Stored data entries

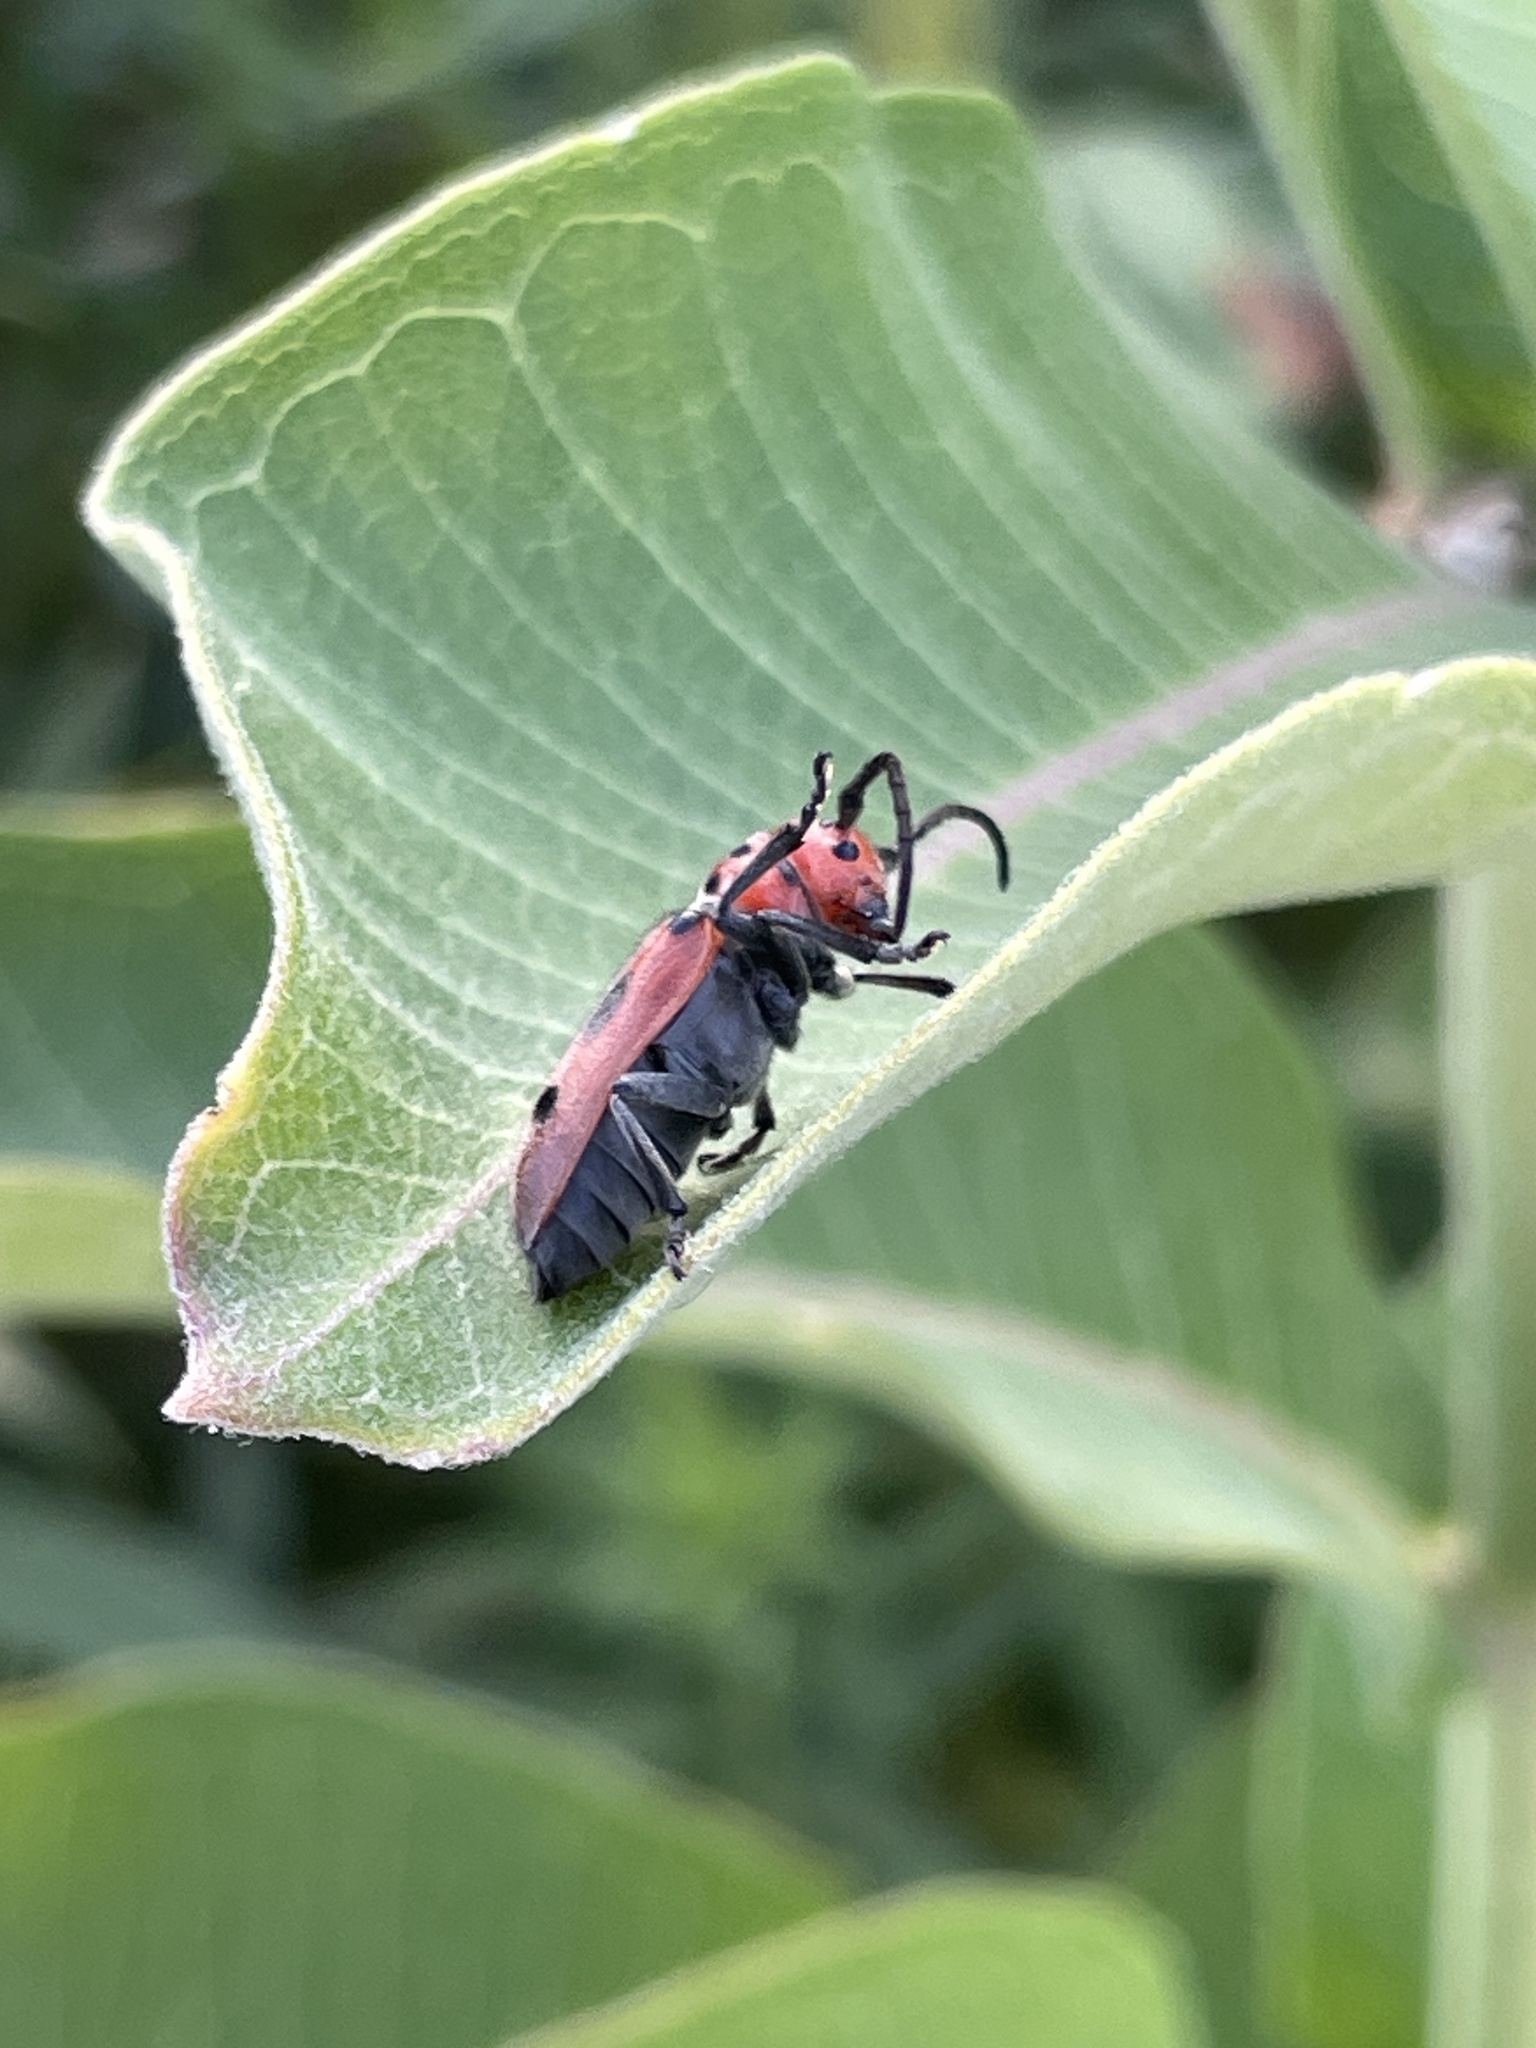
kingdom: Animalia
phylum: Arthropoda
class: Insecta
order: Coleoptera
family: Cerambycidae
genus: Tetraopes
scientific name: Tetraopes tetrophthalmus
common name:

- What is expected
Output the lines of the material above as a Markdown table with the columns "No." and "Line", numbering each row and omitting blank lines. Leave the pictures out of the answer.

- Result
| No. | Line |
|---|---|
| 1 | kingdom: Animalia |
| 2 | phylum: Arthropoda |
| 3 | class: Insecta |
| 4 | order: Coleoptera |
| 5 | family: Cerambycidae |
| 6 | genus: Tetraopes |
| 7 | scientific name: Tetraopes tetrophthalmus |
| 8 | common name: |